Despite their impressive outputs, generative AI models, including GPT-4, fail to understand real-world complexities, a new study reveals. Researchers have found significant flaws in the internal world models used by these AI systems, demonstrating that they can falter under changing conditions and emphasizing the need for more robust evaluation metrics.
A new study reveals that generative AI, despite its impressive capabilities, lacks a coherent understanding of the world. Researchers have uncovered that these models can complete tasks such as providing precise turn-by-turn driving directions in New York City but falter dramatically when faced with new variables, such as detours or road closures.
Generative AI, particularly large language models (LLMs) like GPT-4, are primarily trained to predict the next word in a text sequence. Their phenomenal performance, often mimicking human-like understanding, has led many to believe that these models might possess an implicit comprehension of the real world. However, a new study challenges this notion, highlighting significant flaws in the internal models that AI uses to navigate tasks.
“We needed test beds where we know what the world model is. Now, we can rigorously think about what it means to recover that world model,” lead author Keyon Vafa, a postdoc at Harvard University, said in a news release.
Concerning Findings on AI World Models
The research team focused their examination on a specific type of generative AI known as transformers, the backbone of many prominent LLMs. These models were tested using deterministic finite automations (DFAs), a problem class that involves rules-based sequential states, like navigating city streets or playing a board game like Othello.

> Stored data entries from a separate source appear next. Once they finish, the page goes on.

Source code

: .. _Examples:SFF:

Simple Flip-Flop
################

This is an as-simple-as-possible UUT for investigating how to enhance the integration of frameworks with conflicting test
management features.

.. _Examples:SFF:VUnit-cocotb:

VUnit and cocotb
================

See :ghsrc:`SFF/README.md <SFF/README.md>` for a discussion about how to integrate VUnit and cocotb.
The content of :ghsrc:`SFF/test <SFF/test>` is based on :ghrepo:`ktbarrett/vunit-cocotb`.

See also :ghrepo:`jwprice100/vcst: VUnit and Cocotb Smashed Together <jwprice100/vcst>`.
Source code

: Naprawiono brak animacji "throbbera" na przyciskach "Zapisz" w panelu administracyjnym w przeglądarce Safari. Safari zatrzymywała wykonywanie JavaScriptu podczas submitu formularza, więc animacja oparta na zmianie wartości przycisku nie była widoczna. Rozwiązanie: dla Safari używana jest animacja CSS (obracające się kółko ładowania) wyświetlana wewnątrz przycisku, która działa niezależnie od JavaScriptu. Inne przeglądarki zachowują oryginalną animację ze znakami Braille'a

Their findings were striking. Transformers could accurately generate directions and valid game moves, yet when elements of the task environment were altered, their performance deteriorated quickly.
“I was surprised by how quickly the performance deteriorated as soon as we added a detour. If we close just 1% of the possible streets, accuracy immediately plummets from nearly 100% to just 67%,” added Vafa.
When the team reviewed the AI-generated maps of New York City, the maps bore little resemblance to reality. They were overlaid with imaginary streets and flyovers that do not exist, making the navigation models fail under real-world changes.
New Metrics for Evaluating AI Understanding
To address these inconsistencies, the researchers developed two new metrics to evaluate if a transformer has a coherent world model: sequence distinction and sequence compression.
Sequence distinction assesses whether the AI can differentiate between different states, such as distinct Othello boards.
Sequence compression evaluates if the AI recognizes identical states and understands the sequence of possible next steps from these states.
The study found that transformers, which learned from randomly-generated data, formed somewhat more accurate world models than those trained on strategy-based data. However, none of the tested AI models demonstrated a coherent world model for tasks involving wayfinding.
“One hope is that, because LLMs can accomplish all these amazing things in language, maybe we could use these same tools in other parts of science, as well. But the question of whether LLMs are learning coherent world models is very important if we want to use these techniques to make new discoveries,” senior author Ashesh Rambachan, an assistant professor of economics at MIT and a principal investigator in the MIT Laboratory for Information and Decision Systems (LIDS), said in the news release
Implications and Future Directions
These findings underscore a pivotal limitation in current generative AI models, which could have serious implications for their deployment in real-world scenarios. As LLMs become integrated into various sectors, from autonomous vehicles to scientific research, understanding their capabilities and limitations is crucial.
Future research aims to address these challenges by tackling more diverse problems, including those with partially known rules, and applying these evaluation metrics to real-world scientific issues.
“Often, we see these models do impressive things and think they must have understood something about the world. I hope we can convince people that this is a question to think very carefully about, and we don’t have to rely on our own intuitions to answer it,” Rambachan added.